As the child develops from year to year, school becomes more acceptable; the continuation of solidified friendships and the academic studies. Yet we know the children of today are faced with many challenges not seen in years past; their safety and security, and those they call their friends, being of paramount importance. For these reasons, parents and teachers must maintain a state of hyper-vigilance.

Parents/care-givers must be ever mindful of whom their children are looking for in friends, most importance of which is the importance of the children keeping the company of friends who affirm the values that the family promotes; that they have the strength of character to stand out from the crowed when the crowed is wrong; that they exhibit courage to do what is right; that they do not give in to bullying behaviors but exhibit behaviors of kindness; that their friends are reliable and are able to understand and exhibit give and take behaviors; that their friends are loyal, that they stick up for each other even when it becomes difficult to do so; that the friends are honest and trustworthy; that the child and their friends are generous, that the friends happiness is placed at the front of your child; and that the child develops humility.

Scouting camp-fire song

“Make new friends but keep the old, the first is silver and the second gold!”

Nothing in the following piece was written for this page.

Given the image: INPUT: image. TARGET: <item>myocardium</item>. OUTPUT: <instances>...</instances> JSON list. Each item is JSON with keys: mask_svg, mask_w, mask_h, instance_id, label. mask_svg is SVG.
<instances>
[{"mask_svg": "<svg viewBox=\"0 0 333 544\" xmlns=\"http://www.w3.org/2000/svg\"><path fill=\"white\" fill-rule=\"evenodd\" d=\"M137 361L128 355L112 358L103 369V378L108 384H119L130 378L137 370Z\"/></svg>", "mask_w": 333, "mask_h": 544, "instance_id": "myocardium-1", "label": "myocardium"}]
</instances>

As youth development occurs through learning, children need to know how to be a good friend; this will not occur naturally. They must learn that Good Friends listen to each other; do not put each other down; understand each other’s needs; develop and understanding of each other’s feelings and moods; help each other solve problems; give each other compliments; disagree at times without hurting each other emotionally; remain dependable and respect each other; remain trustworthy; and above all, care about each other.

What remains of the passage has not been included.